By Collins Olayinka, Abuja
25 December 2018   |   4:20 am
The National Agency for the Prohibition of Trafficking In Persons (NAPTIP) has cautioned parents and guardians against falling for better life in foreign countries to lure their wards out of the country.

Dame Julie Okah-Donli, Director-General, National Agency for the Prohibition of Trafficking in Persons (NAPTIP).

The National Agency for the Prohibition of Trafficking In Persons (NAPTIP) has cautioned parents and guardians against falling for better life in foreign countries to lure their wards out of the country.

The Director-General of NAPTIP, Julie Okah-Donli, explained that human traffickers who have amassed illicit wealth use the yuletide period to display them as a symbol of success staying abroad to attract unsuspecting victims.

The Director General made the remark while reacting to the news of the conviction of a human trafficker by a State High Court sitting in Enugu. Odinkenma Promise Adumike, from Enugu state, was arrested and charged by NAPTIP on a two-count charge of organising foreign travel, which promotes prostitution, contrary to sections 15 and 18 of the Trafficking In Persons (Prohibition) Enforcement and Administration Act, 2015. She was accused of trafficking an eighteen years old girl, also from Enugu State, to Libya for sexual exploitation.

The presiding judge, Justice C.C. Ani, having listened to the counsels and the evidences tendered, found the accused guilty, and sentenced her to seven years imprisonment and a fine of one million naira.

The NAPTIP boss enjoined Nigerian youths to shun the entreaties of human traffickers and migrants smugglers who come back at the end of the year to flaunt their ill-gotten wealth, to entice victims.

According to the NAPTIP boss: “For one human trafficker, there are tens to hundreds of victims living in exploitative situations”. She further called on parents not to be deceived by offers to take their children to the cities or abroad without legal travel documents, by migrants’ smugglers as such journeys often end up in tales of woes.”
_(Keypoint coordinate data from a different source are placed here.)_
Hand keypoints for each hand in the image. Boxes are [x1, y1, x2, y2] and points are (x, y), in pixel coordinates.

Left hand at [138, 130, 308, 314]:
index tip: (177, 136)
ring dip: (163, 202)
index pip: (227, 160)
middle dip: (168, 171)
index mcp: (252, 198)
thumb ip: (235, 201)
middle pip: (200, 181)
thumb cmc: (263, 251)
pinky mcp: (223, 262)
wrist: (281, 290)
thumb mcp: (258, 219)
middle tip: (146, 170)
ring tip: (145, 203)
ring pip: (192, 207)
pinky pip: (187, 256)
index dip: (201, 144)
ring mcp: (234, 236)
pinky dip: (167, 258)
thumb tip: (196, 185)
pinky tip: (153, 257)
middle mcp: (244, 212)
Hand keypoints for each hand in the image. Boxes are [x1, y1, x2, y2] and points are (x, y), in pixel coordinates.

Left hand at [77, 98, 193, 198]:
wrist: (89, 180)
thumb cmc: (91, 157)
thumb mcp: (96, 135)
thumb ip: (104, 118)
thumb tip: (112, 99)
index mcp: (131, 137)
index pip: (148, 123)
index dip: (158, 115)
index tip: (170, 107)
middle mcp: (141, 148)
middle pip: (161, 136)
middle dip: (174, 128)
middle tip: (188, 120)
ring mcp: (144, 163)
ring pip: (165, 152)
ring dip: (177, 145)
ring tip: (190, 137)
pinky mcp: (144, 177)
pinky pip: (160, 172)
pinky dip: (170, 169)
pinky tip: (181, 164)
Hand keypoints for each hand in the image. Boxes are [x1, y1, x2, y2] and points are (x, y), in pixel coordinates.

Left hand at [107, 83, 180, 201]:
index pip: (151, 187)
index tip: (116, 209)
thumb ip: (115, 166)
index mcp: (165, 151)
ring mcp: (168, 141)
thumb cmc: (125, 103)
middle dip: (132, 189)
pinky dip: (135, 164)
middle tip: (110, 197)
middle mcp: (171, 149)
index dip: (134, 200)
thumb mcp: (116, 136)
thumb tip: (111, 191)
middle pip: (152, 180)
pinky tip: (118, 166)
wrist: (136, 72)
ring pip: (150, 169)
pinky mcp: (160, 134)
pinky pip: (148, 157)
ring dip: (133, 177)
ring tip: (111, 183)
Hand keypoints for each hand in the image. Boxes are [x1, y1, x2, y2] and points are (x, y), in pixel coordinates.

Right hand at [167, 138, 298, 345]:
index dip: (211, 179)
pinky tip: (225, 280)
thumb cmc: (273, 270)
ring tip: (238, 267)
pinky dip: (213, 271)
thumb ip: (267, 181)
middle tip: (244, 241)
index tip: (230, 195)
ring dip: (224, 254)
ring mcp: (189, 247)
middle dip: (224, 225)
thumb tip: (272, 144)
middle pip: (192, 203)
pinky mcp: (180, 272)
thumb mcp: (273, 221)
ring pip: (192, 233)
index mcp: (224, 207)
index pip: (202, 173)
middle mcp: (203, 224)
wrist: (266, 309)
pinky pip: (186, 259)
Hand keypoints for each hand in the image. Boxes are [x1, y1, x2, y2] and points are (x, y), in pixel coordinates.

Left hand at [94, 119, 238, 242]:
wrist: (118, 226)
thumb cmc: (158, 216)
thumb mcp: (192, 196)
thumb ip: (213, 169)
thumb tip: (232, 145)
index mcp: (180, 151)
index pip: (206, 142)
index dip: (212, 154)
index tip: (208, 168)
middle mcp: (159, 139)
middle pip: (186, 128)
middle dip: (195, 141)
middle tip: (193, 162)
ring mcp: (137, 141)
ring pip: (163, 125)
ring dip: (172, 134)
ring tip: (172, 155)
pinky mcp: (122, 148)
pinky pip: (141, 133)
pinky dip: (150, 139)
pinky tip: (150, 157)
Julie Okah-Donli used the opportunity of the 2018 International Migrants’ Day to equally urge Nigerian youths to key into the empowerment schemes already put in place by the Federal Government in order to avoid illegal migration and the accompanying tales of sorrow. She called on world leaders and governments of various countries to treat migrants with respect and dignity, bearing in mind that migration is a natural phenomenon and a driver of economic activities.